Este gran hombre llegó a formar parte del paisaje de su tierra, con su gente, mi gente… llegando a ser para muchos de nosotros, y para tantos que fueron los que le llegaron a tratar, persona dura en sus convicciones, por su coherencia en su forma de vivir, pero noble en su trato, tan personal. Persona elegante en su comportamiento y luchador por todo lo que amaba y a la vez para todos los que le rodeaban. Este hombre se creó un lugar en su pueblo. Yo diría que en la historia de El Cobre, de Algeciras y del Al-andalus, la patria de todos los andaluces, de a aquellos que tanto aman esta histórica tierra

Nacemos y morimos como un simple acto natural, como así ha sido y será siempre. Este hombre supo dar vida a estos lugares, aportando su trabajo y un gran espíritu de sacrificio y, ¡cómo no!, por su forma de pensar, que fue inquebrantable, firme y escueto en su vivir, en este hermoso lugar de la Vega de la que forma parte importante el río de La Miel. En la barriada de El Cobre. Una ciudad de la luz: Al-Yazirat Al Jadra, Algeciras, la que un día fue frontera del reino de Granada, que fue ciudad muy importante para el reino Nazarí, y que por ello fue destruida dos veces, dejando sólo sus cimientos, que tan generosamente están recuperando de sus entrañas los que se dedican a ‘desempolvar’ nuestra historia, nuestra cultura y nuestras raíces, nuestra idiosincrasia que a la postre será nuestro futuro como andaluces, todos los que aman esta tierra y a sus gentes.

“Amo a la tierra.

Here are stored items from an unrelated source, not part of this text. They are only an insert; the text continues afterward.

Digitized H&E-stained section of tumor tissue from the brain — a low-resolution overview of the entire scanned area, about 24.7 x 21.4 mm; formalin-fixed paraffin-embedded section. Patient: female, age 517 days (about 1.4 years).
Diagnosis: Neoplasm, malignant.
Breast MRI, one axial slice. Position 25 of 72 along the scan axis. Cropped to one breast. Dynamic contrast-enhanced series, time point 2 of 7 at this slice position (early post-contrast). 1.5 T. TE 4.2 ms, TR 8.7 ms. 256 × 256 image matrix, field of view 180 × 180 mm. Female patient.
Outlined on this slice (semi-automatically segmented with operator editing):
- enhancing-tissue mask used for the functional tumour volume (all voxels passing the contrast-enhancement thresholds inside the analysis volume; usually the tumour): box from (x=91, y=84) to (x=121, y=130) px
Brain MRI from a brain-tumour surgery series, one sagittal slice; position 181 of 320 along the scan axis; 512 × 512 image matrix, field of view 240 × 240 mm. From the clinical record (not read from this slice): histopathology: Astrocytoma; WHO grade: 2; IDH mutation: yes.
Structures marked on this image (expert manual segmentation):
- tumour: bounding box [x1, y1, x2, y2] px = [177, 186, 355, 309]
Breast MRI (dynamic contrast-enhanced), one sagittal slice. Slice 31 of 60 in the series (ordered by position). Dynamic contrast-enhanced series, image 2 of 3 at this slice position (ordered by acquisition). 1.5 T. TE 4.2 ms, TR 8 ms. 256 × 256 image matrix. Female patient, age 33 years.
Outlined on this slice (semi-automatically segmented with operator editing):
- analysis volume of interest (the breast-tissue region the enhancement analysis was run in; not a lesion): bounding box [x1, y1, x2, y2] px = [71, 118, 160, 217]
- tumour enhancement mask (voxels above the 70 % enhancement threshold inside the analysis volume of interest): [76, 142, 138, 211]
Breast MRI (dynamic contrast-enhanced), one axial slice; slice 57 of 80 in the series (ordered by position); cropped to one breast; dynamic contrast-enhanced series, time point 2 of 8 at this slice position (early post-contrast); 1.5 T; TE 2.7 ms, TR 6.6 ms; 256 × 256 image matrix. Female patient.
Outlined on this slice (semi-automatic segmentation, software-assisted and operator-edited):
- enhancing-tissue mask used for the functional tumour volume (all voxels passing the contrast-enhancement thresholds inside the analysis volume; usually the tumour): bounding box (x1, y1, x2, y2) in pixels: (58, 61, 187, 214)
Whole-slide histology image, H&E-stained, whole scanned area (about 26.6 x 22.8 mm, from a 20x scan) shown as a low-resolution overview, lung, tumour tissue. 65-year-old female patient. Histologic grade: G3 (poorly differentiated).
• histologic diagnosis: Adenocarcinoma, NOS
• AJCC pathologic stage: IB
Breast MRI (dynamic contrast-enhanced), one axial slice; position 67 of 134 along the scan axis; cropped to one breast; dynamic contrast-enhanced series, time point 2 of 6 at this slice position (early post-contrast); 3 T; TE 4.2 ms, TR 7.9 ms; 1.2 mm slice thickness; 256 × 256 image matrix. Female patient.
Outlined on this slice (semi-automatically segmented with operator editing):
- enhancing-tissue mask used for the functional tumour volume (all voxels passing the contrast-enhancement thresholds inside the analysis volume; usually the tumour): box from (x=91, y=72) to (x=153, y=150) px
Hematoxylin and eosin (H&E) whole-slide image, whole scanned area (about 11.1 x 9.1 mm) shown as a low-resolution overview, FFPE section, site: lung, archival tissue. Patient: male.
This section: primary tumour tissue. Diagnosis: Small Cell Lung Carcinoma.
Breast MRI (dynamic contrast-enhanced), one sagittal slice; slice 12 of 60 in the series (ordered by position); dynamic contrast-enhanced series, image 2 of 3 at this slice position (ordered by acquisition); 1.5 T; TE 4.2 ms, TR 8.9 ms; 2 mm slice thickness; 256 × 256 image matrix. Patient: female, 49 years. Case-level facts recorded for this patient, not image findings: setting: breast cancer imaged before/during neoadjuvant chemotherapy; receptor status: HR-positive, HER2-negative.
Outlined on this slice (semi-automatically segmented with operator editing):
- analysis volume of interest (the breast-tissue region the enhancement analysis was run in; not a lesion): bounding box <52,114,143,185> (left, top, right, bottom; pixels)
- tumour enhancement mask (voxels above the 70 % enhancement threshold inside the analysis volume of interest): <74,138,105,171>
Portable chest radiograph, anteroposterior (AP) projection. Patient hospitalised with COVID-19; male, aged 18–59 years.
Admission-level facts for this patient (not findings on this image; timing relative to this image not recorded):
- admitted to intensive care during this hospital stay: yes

Me siento ligado a ella en todas mis emociones.

Mis más lejanos recuerdos de niño tienen sabor de tierra.

La tierra, el campo, han hecho grandes cosas en mi vida.

Los bichos de la tierra, los animales, las gentes campesinas,

tienen sugestiones que llegan a muy pocos.

Yo las capto ahora con el mismo espíritu de mis años infantiles.

De lo contrario no hubiera podido escribir Bodas de sangre.”